The worst target of Marlene’s malice was costar Boyer – by no fault of his own. Dietrich spared him nothing, mouthing off to anyone who would listen about his “tewibble toupee”! Apparently, the intense heat caused the already-balding actor’s hairpiece to open front end, with warm “towents” of sweat cascading over La Dietrich’s punim.
Sternberg-deprived, she would often bemoan out loud “Where’s my Joe?” to deaf ears and pissed off smelly, fly-friendly equines.
Like it’s recent predecessors, ALLAH‘s celebrated faces took a backseat to the glories of Technicolor, as rendered by three masters of photography: W. Howard Greene, Harold Rosson, and (uncredited) Virgil Miller (the former two winning a special Oscar for their endeavors). The visuals far outweigh the narrative (including such immortal dialog as “You come a land of fire, and, I think, you ARE fire!”), and are, as we often fondly state, drop dead gorgeous. With every new production, three-strip was becoming more advanced; the difference between ALLAH and Dancing Pirate (released the same year) is like night and day.
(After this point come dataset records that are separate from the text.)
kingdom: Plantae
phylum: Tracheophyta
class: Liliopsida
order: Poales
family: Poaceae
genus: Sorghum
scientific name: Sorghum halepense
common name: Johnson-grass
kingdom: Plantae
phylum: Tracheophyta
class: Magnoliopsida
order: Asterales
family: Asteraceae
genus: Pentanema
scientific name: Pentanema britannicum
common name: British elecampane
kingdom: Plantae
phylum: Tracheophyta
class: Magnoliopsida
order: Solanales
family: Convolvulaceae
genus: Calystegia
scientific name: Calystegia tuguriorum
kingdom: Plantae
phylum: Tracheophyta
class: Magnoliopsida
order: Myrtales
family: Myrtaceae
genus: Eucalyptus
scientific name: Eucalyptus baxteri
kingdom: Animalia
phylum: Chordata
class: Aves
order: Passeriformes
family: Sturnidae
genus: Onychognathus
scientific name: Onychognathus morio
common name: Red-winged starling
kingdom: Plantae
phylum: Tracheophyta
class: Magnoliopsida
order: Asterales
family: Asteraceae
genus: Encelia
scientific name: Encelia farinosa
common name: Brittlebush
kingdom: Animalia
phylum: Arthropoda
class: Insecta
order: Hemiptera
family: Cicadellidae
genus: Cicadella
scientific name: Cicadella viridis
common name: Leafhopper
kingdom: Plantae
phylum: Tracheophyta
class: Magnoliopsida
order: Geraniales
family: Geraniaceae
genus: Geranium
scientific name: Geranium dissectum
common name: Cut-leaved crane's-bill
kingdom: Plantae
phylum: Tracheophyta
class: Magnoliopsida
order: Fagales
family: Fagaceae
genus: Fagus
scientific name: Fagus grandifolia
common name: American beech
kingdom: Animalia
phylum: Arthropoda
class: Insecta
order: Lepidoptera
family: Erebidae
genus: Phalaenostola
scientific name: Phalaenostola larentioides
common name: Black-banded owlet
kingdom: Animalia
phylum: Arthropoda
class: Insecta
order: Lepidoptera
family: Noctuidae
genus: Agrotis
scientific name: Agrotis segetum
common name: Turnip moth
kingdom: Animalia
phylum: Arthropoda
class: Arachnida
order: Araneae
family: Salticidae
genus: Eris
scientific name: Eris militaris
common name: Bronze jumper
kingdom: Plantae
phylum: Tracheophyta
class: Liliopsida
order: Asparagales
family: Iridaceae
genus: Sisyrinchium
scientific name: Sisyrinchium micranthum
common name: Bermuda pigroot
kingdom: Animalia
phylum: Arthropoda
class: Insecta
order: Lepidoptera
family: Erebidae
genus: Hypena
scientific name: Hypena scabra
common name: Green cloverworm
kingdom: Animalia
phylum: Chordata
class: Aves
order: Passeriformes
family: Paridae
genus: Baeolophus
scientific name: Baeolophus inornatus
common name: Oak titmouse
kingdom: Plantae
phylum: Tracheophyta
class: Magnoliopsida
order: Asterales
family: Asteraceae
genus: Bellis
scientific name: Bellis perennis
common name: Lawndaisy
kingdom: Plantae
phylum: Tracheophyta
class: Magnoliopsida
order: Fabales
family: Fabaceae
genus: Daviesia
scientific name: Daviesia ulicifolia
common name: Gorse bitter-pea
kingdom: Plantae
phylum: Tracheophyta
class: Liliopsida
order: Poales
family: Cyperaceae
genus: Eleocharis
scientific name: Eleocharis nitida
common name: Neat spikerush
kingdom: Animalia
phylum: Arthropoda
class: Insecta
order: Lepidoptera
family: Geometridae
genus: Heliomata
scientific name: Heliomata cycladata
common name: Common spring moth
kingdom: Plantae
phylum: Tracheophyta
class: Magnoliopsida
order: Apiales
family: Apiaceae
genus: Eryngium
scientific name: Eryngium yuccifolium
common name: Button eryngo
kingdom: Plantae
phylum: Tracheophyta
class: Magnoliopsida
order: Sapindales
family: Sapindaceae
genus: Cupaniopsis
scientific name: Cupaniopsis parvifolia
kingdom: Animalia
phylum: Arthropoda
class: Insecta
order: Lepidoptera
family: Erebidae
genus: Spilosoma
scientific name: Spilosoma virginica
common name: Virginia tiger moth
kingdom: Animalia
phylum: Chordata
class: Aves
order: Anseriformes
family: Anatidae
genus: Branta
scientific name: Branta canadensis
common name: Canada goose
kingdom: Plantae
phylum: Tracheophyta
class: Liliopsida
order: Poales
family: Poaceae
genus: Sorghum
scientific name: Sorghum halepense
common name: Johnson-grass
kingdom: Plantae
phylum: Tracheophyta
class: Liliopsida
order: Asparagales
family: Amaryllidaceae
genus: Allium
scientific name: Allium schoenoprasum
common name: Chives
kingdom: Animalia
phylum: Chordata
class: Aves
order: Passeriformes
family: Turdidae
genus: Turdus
The Kino-Lorber Blu-Ray of THE GARDEN OF ALLAH is a knockout, faithfully rendering a hues-and-tones facsimile of what the 1936 excitement was all about, certainly the most expensive IB pic for the then-new process to-date. Herbert Kalmus’s Technicolor company fared best for all the production’s grueling toils…as evidenced by the reception. Long story short, Technicolor got the lion’s share of the reviews, and while ALLAH, at least initially, did a fairly brisk business, it could come nowhere near to recouping the pic’s massive costs. Dietrich would continue to plummet in popularity polls until 1939’s Destry Rides Again permanently resurrected her from the Box-Office Poison list. Her last word on Technicolor, ALLAH, and the company that released it (United Artists) would come several months later. UA invited the star to attend the premiere of the Disney’s Snow White, the first animated feature in three-strip. Besieged by the press upon exiting the theater, her response was classic Marlene: “Big deal,” she shrugged, “it’s a cartoon!”
Selznick was undaunted, however, and eagerly planned more Technicolor vehicles for his upcoming release schedule. But that’s for another time (like next week).
THE GARDEN OF ALLAH. Color. Full frame [1.33:1; 1080p High Definition]; 2.0 DTS-HD MA. Kino-Lorber Studio Classics. CAT# K22826. SRP: $29.95.